In general, the biases you have to contend with in a dataset depend on the purpose of your analysis. For example, the group at greatest risk from serious complications of malaria are young children, so using mobile data to track how people move when children do not typically carry mobile phones is a problem. But if you are looking at general flows of mobility or the change of flow into an area to study impacts on the economy, the fact that mobile data doesn’t cover children will be less of a problem.
What we have seen though, is that biases don’t just happen due to age but also due to socioeconomic status, and that can really affect estimates on human mobility. In countries where we’ve conducted multi-year studies, such as Namibia, we’ve seen the adoption of mobile phones change substantially. Adoption starts with the richest people getting phones first and then, as costs come down, people who are less well-off start getting phones. So in the earlier days of adoption, phone usage is not really representative of the population. This is one of the major challenges of using mobile phone datasets across long time periods in such countries. We have to account for these biases by corroborating the data against more traditional data sources like household surveys that are asking standardized questions across regular time periods of time.
In the end, there are some biases we can correct for and others that we can’t. The key is to make sure that policymakers who are using this data recognize that and present the limitations of the data as openly as possible.

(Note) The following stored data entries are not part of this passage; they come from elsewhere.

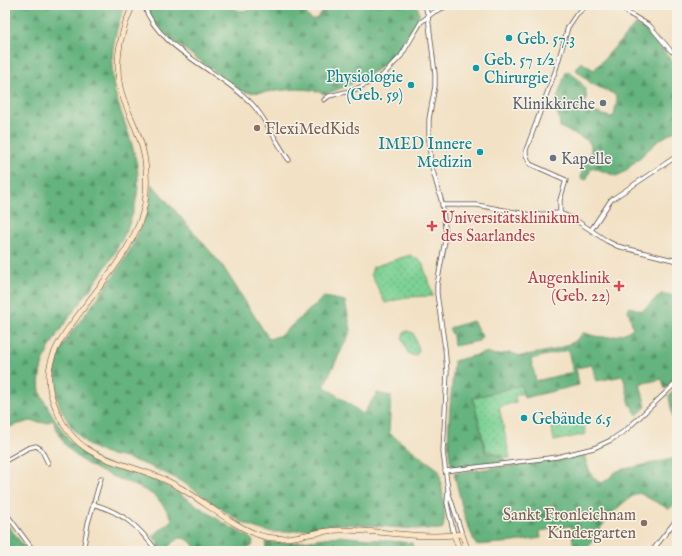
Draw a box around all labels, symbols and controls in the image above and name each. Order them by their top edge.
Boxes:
place label: Geb. 57.3 [517,30,575,50]
marker: Geb. 57.3 [504,33,514,43]
place label: Geb. 57 1/2 Chirurgie [484,51,555,89]
marker: Geb. 57 1/2 Chirurgie [471,63,481,73]
place label: Physiologie (Geb. 59) [326,68,403,106]
marker: Physiologie (Geb. 59) [406,80,416,90]
place label: Klinikkirche [512,95,595,115]
marker: Klinikkirche [598,98,608,108]
place label: FlexiMedKids [265,120,360,140]
marker: FlexiMedKids [252,123,262,133]
place label: IMED Innere Medizin [378,135,472,173]
marker: IMED Innere Medizin [475,147,485,157]
place label: Kapelle [561,150,612,170]
marker: Kapelle [548,153,558,163]
place label: Universitätsklinikum des Saarlandes [441,209,580,247]
marker: Universitätsklinikum des Saarlandes [426,220,438,232]
place label: Augenklinik (Geb. 22) [527,269,610,307]
marker: Augenklinik (Geb. 22) [613,280,625,292]
place label: Gebäude 6.5 [532,410,611,430]
marker: Gebäude 6.5 [519,413,529,423]
place label: Sankt Fronleichnam Kindergarten [503,506,636,544]
marker: Sankt Fronleichnam Kindergarten [639,518,649,528]

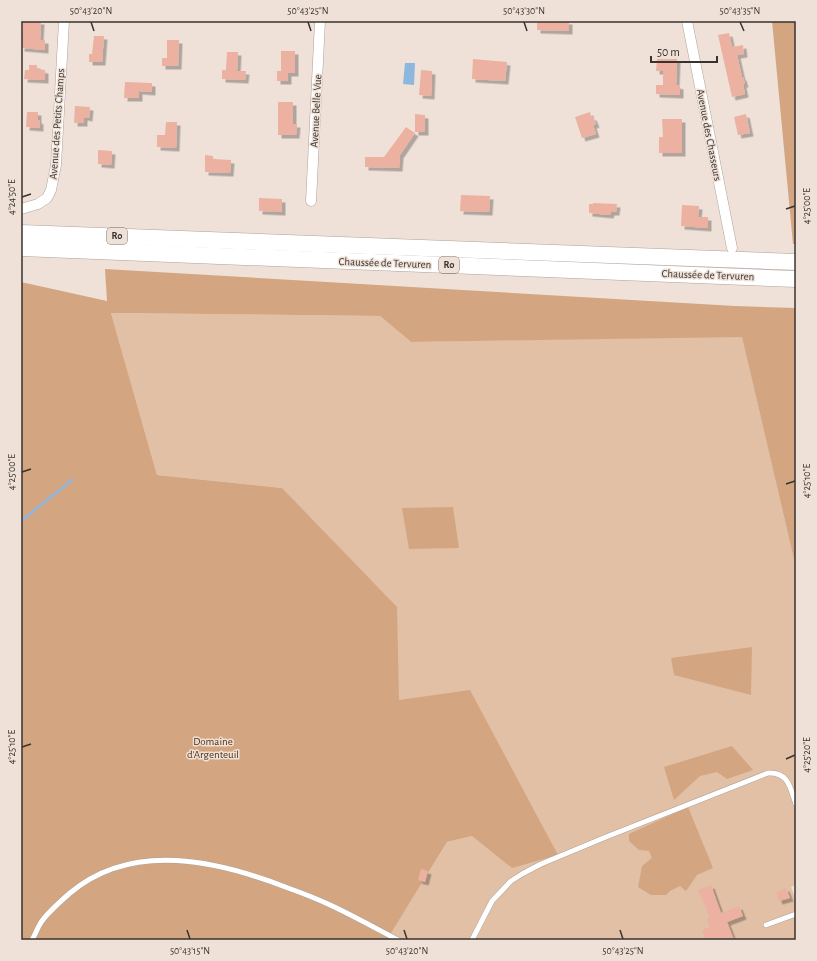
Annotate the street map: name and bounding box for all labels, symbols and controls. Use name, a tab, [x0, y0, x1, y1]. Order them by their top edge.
text: 50°43'20"N	[70, 6, 112, 16]
text: 50°43'25"N	[287, 6, 329, 16]
text: 50°43'30"N	[503, 6, 545, 16]
text: 50°43'35"N	[720, 6, 760, 16]
scale bar	[651, 38, 717, 64]
text: 50 m	[657, 46, 680, 58]
street label: Avenue des Petits Champs	[48, 68, 66, 180]
street label: Avenue Belle Vue	[309, 74, 323, 148]
street label: Avenue des Chasseurs	[695, 88, 723, 182]
text: 4°24'50"E	[7, 179, 17, 215]
text: 4°25'00"E	[802, 188, 812, 224]
road number: R0	[107, 228, 127, 244]
street label: Chaussée de Tervuren	[338, 256, 432, 270]
road number: R0	[439, 257, 459, 273]
street label: Chaussée de Tervuren	[661, 268, 755, 282]
text: 4°25'00"E	[7, 454, 17, 490]
text: 4°25'10"E	[802, 464, 812, 498]
text: 4°25'10"E	[7, 730, 17, 764]
park label: Domaine d'Argenteuil	[187, 736, 239, 760]
text: 4°25'20"E	[802, 737, 812, 773]
text: 50°43'15"N	[170, 946, 210, 956]
text: 50°43'20"N	[386, 946, 428, 956]
text: 50°43'25"N	[602, 946, 644, 956]

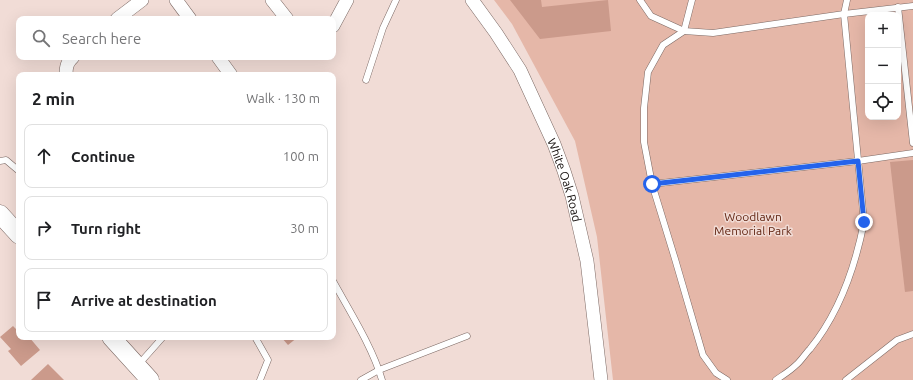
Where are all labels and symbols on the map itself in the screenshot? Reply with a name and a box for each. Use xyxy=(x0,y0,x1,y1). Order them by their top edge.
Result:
street label: White Oak Road xyxy=(546,136,584,223)
route start xyxy=(643,175,661,193)
park label: Woodlawn Memorial Park xyxy=(714,210,792,237)
route end xyxy=(855,213,873,231)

Omaar: Why are there such differences in the availability of mobility data?
Tatem: We’ve been working with mobile providers for the last 20 years and are now increasingly working with tech companies, as well as long term collaborators such as Flowminder, a non-profit focused on using data for good. There are a wide range of sharing models because each company is in a very different situation. In some cases, it’s a company in a low-income country where there just isn’t the infrastructure to share data or there is a limited capacity to comply with data protection regulations and sensitivity, so companies just make the decision not to share. In other cases, companies do share their data, but make a decision to share it with a select number of groups, and in Facebook’s case they’ve made the decision to provide certain outputs that have been heavily processed to any non-profits and academics that are interested in working with the data.

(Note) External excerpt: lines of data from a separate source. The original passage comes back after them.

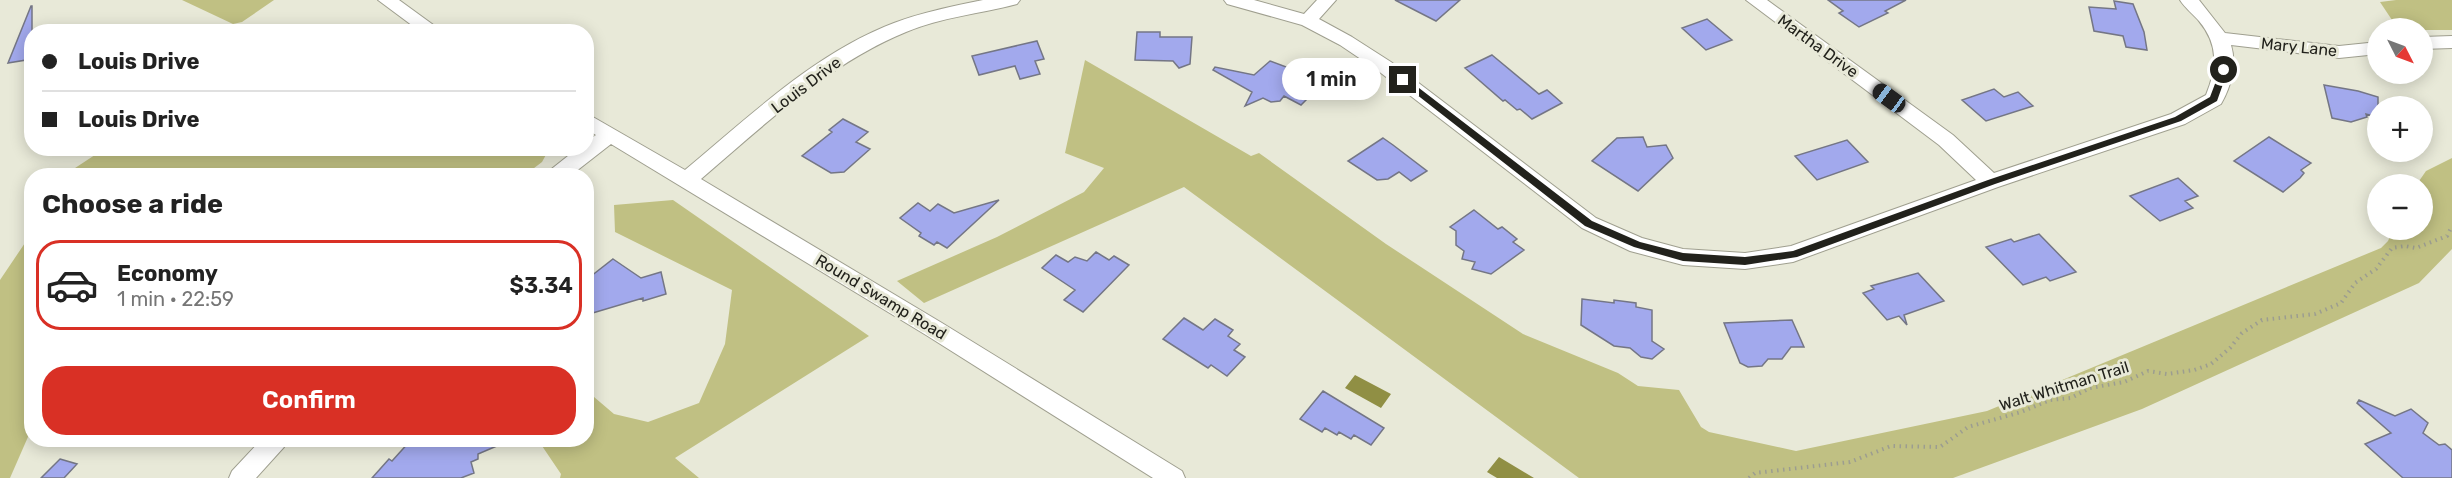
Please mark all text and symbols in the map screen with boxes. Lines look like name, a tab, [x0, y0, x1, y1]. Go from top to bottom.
street label: Martha Drive	[1774, 10, 1862, 82]
north arrow	[2367, 18, 2433, 84]
map controls	[2367, 18, 2433, 240]
street label: Mary Lane	[2260, 34, 2338, 60]
text: Louis Drive	[78, 48, 199, 75]
street label: Louis Drive	[767, 53, 845, 117]
route start	[2210, 56, 2237, 83]
callout: 1 min	[1283, 59, 1382, 101]
route end	[1389, 66, 1416, 93]
text: 1 min	[1306, 67, 1357, 91]
car	[1869, 80, 1909, 116]
button: +	[2367, 96, 2433, 162]
text: Louis Drive	[78, 106, 199, 133]
button: −	[2367, 174, 2433, 240]
text: Choose a ride	[42, 188, 223, 220]
street label: Round Swamp Road	[812, 250, 950, 344]
icon: car	[45, 258, 99, 312]
text: Economy	[117, 260, 218, 287]
text: $3.34	[510, 272, 573, 299]
text: 1 min · 22:59	[117, 287, 234, 311]
street label: Walt Whitman Trail	[1997, 357, 2131, 415]
button: Confirm	[42, 366, 576, 435]

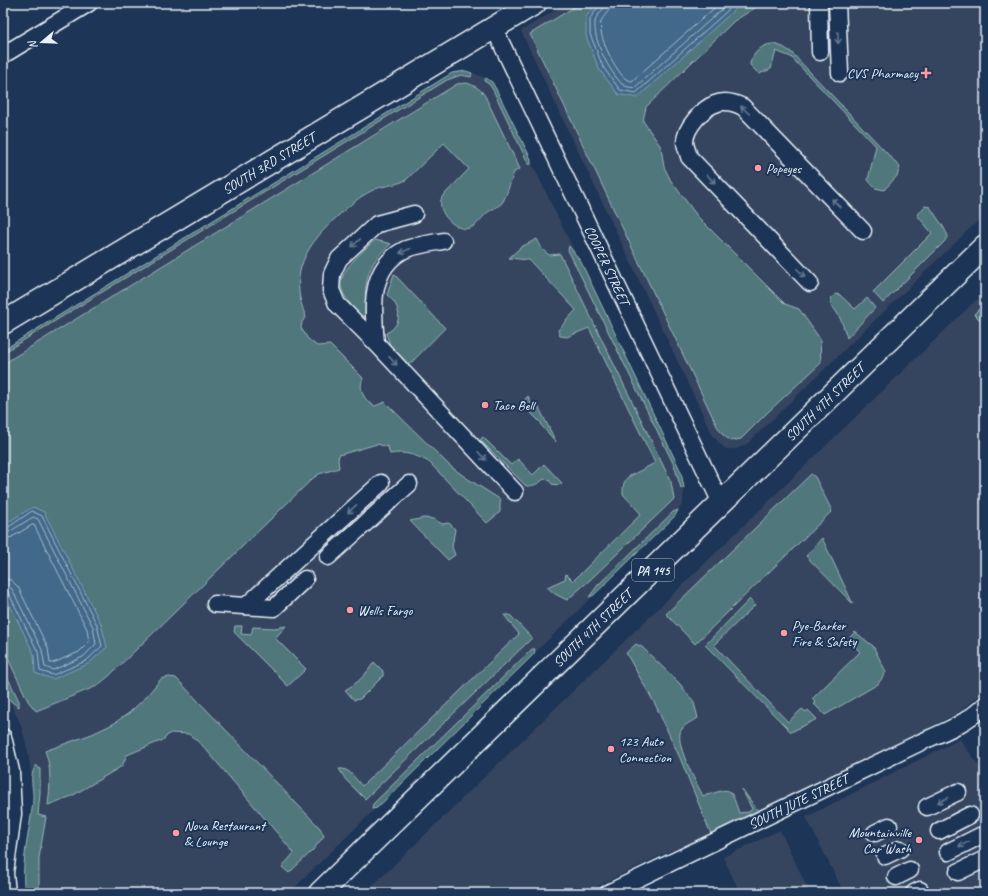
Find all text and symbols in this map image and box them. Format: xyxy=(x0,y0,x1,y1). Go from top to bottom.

Since the focus of our work is layering many different types of data, it is important for us to have a wide range of geospatial datasets. In lower-income countries, using mobile phone data is a promising avenue for complementing more traditional national statistics and obtaining more timely and local data. These data can really inform policies geared toward providing public services, so better partnerships between governments and phone companies supported by appropriate incentives could allow for more accurate and rapid production of national migration statistics to complement census and survey-based data collection.